Diabetes is a metabolic disease. For diabetics, the body does not produce or properly use insulin. Insulin is a hormone that is needed to convert sugar, starches, and other food into energy needed for daily living.
Veterans who are seeking disability compensation benefits
from the VA for diabetes, often see the same "canned" responses from the VA Regional Office.
Typically, there is a finding that the diabetes or symptoms of diabetes did not appear to a compensable degree within one year of discharge from the military.
The second most common error I see is when the VA Ratings Decision relies solely
on a medical opinion from a VA Medical Center Doctor who concludes that it would be pure speculation whether the present diagnosis of diabetes was caused by or connected to military service.
For Veterans who are trying to establish service connection for Diabetes, there are at many ways to skin the proverbial cat. Four (4) of them are described below.
First, the Veteran can show "direct service connection".
This is usually done by combing through the Veteran's military service records to find any indication of symptomatology of diabetes. Then, post service medical records and private medical records are scoured for any evidence that this symptomatology continued from discharge until diagnosis. When I am looking through medical records or the Veterans' C-File (Claims File) on behalf of the Veteran, I am looking for certain symptomatology.
For Type I Diabetes,I am looking for any indications in and after the Veteran's military service that indicate blood sugar levels that are consistent with a diagnosis of diabetes or approach diabetic levels, frequent urination, unusual thirst, extreme hunger, unusual weight loss, extreme fatigue and irritability.
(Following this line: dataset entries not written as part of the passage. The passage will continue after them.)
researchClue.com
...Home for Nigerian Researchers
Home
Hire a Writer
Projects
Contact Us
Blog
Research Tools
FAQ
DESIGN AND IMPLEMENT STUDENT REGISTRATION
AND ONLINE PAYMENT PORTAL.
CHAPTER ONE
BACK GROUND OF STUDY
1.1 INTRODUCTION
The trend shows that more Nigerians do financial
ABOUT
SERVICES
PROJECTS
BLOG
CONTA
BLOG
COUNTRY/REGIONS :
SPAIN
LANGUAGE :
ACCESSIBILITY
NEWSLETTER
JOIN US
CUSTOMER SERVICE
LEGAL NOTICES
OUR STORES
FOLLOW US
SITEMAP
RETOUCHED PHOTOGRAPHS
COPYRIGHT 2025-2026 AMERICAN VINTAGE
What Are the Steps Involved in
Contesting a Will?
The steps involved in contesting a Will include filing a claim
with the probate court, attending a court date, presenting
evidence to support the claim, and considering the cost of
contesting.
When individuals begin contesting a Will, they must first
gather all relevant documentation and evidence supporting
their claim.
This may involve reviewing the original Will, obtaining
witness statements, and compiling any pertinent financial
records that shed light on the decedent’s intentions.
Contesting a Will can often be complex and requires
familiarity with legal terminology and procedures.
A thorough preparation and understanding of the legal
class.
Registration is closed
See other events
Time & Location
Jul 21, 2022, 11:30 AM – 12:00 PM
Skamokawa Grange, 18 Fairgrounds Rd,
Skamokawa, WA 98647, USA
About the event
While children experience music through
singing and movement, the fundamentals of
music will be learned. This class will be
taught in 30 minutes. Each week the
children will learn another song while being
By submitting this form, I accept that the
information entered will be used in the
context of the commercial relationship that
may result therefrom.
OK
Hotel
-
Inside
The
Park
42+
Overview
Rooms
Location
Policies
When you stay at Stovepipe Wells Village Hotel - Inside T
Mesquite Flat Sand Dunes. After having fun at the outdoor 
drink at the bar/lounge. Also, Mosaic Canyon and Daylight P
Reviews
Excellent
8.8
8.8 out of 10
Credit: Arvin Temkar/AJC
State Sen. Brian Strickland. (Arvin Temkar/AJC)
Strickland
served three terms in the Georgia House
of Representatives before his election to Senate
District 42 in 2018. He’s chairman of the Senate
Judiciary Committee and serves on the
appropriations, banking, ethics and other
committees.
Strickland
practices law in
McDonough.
For Type II Diabetes, I am looking in the Veterans military service treatment records, C-File, or post-service treatment records, for any of the Type I symptomatology, and also frequent infections, blurred vision, cuts/bruises that are slow to heal, tingling or numbness in the extremities, and/or recurring skin, gum or bladder infections.
With Type II Diabetes, it is important to note that in some situations, the Veteran may experience no symptomatology. This is a challenging situation that may require assistance from an accredited VA attorne.
Second the Veteran can show "secondary service connection". This is usually done by showing that some injury, which is already or can be service connected, is the cause of the Veteran's diabetes. I have seen many try to attempt this proof, and very few are successful. However, there are situations when it can, and should, be considered by the VA Regional Office before the issuance of the VA Ratings Decision.
Third, the Veteran can show "service connection by legal presumption." If Diabetes is diagnosed in service, or if the symptoms of Diabetes present to a compensable degree (10%) within one year of discharge, the Veteran's Diabetes will be presumed to be service-connected.
Fourth, certain Veterans that set foot on soil in Vietnam and were exposed to Agent Orange are entitled to another legal presumption. On November 9, 2000, the VA announced that Vietnam veterans with Type-II diabetes would now be eligible for disability compensation.